If I click in that area and drag to the right, I'm increasing the saturation. I'm going to go ahead and decrease it for now. And I might also want to change the hue, so I'll hold down the command key, and then I'll click the target adjustment tool. Now you can see that I can shift the hue around the color wheel. Let's go ahead and move that more towards green, let go of the command key or the control key on Windows, and then click to drag to the right to either increase that saturation, to the left to decrease. Oh, let's go ahead and add a bright neon, green there. If you find that you always want to use the targeted adjustment tool as opposed to selecting the different color ranges.
You can use the fly out menu right here and select the auto select targeted adjustment tool. All that does is it tells Photoshop whenever you add a hue saturation adjustment layer to automatically give you that tool. I'll go ahead and leave it off for now. And we can collapse the properties panel and then we'll use the I icon to toggle the visibility of that hue saturation layer on and off. And don't forget because this is an adjustment layer it has a mask. So if I were to select my Paint brush by tabbing the b key.

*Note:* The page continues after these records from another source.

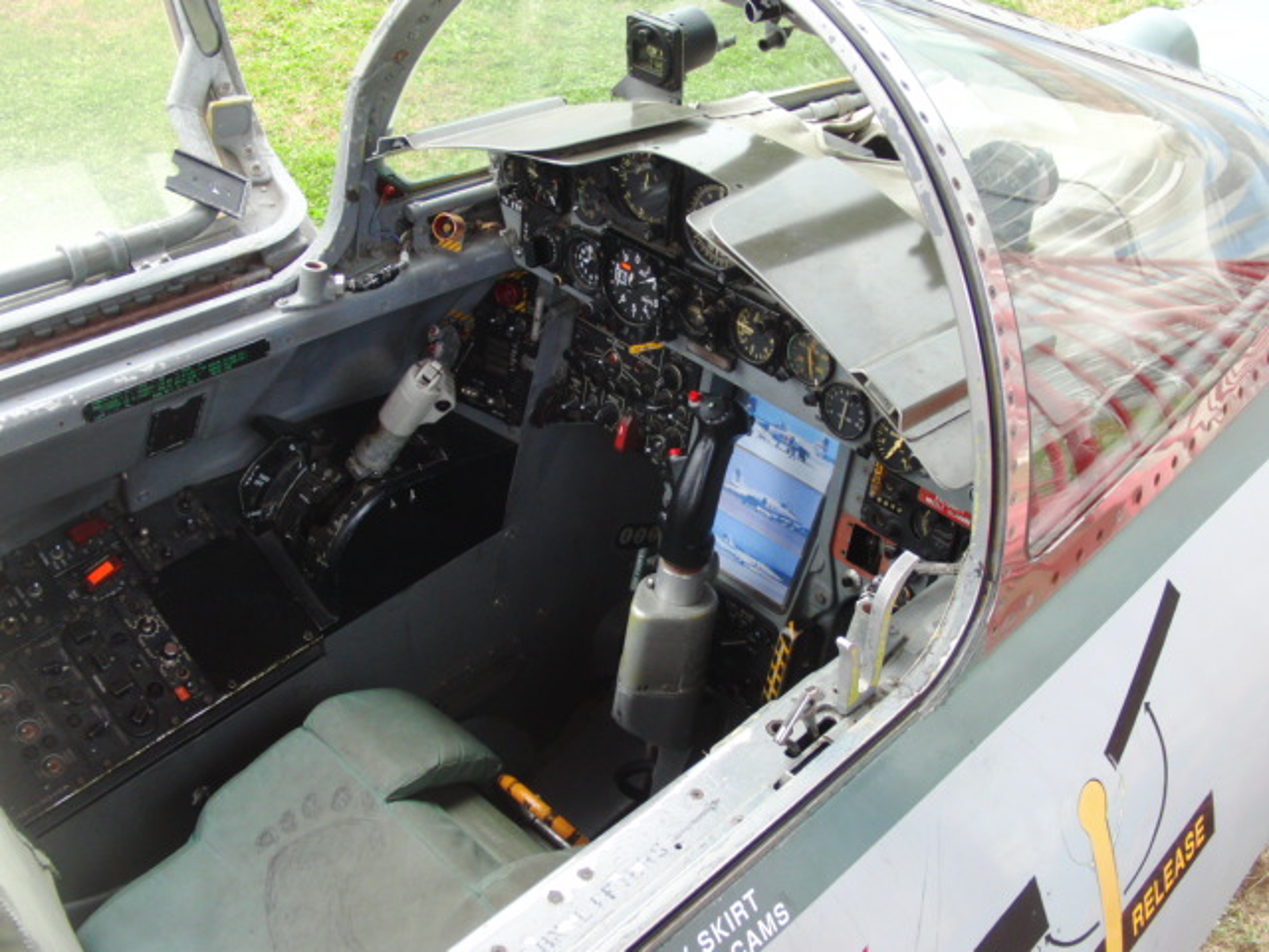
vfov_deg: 33.6
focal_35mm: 43
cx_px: 634
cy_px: 476
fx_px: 1576
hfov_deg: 43.9
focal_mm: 7.54
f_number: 3.7
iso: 160
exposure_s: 1/80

Now we get a larger brush using that right bracket. If I only wanted to change the yellows in this area up here, all I would need to do is paint with black, so I'll tap the x key in order to exchange my foreground and background colors, so that black is my foreground color. I'll tap the 0 key to make sure that I'm painting with 100%, and I'm just going to paint this change. Out of the areas that I don't want it, so now this adjustment layer is only effecting the top portion of the image.
And there you have it, an easy way to change a color range using the Hue/Saturation Adjustment layer without ever having to make a selection.